The Charles Sumner School was built in 1872 and was named in honor of Senator Charles Sumner, an influential political figure who fought for the abolition of slavery and who supported equal political and economic rights for former slaves. The school was one of the most significant educational facilities to be built for the area’s African American community during the era of Reconstruction. The school now holds the harles Sumner Museum and Archives which preserve and share the history of the school and the larger history of educational achievement for African Americans following the Civil War. The building also houses the District of Columbia Public School Archives.
The Charles Sumner School was built on the site of a previous educational building that had been constructed in 1866. After the school’s dedication in 72’, it grew in stature as an African American institution for the District of Columbia. It stands as one of few physical markers that signify the African American history in the area. A large renovation project in the 1980s brought the structure back to working order thanks to the efforts of Richard L. Hurlbut and other supporters.
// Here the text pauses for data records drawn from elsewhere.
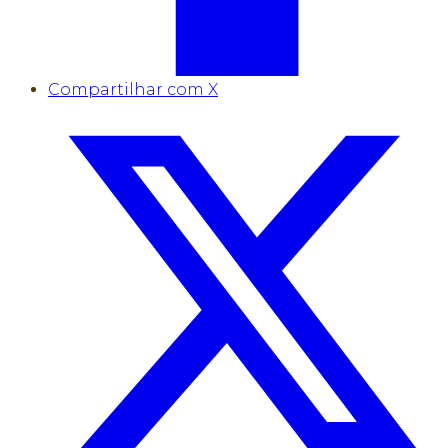
Compartilhar com X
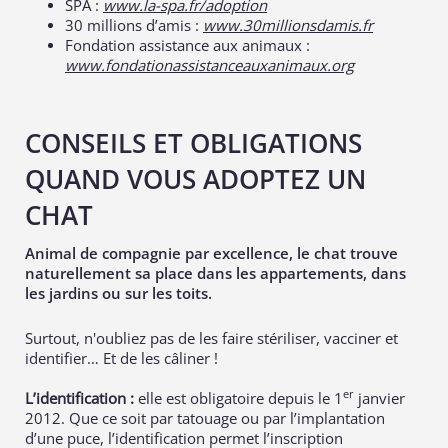
SPA :
www.la-spa.fr/adoption
30 millions d’amis :
www.30millionsdamis.fr
Fondation assistance aux animaux :
www.fondationassistanceauxanimaux.org
CONSEILS ET OBLIGATIONS
QUAND VOUS ADOPTEZ UN
CHAT
Animal de compagnie par excellence, le chat trouve
naturellement sa place dans les appartements, dans
les jardins ou sur les toits.
Surtout, n'oubliez pas de les faire stériliser, vacciner et
identifier… Et de les câliner !
er
L’identification :
elle est obligatoire depuis le 1
janvier
2012. Que ce soit par tatouage ou par l’implantation
d’une puce, l’identification permet l’inscription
The Charles Sumner School provided education for many African Americans who had recently settled in the area with their families following the conclusion of the Civil War. The school was the center of black education during many years of segregated education in the D.C. area. The school only began to decline after the integration of D.C. schools in the 1950s.
Now the Charles Sumner Museum and Archives, the building still stands where it has since 1872, and houses displays and information about the school’s development and operation. Within the museum are many displays with information about the school’s operation and the influence it had on the African Americans in D.C. The building also houses the District of Columbia Public School Archives and other associated reading rooms.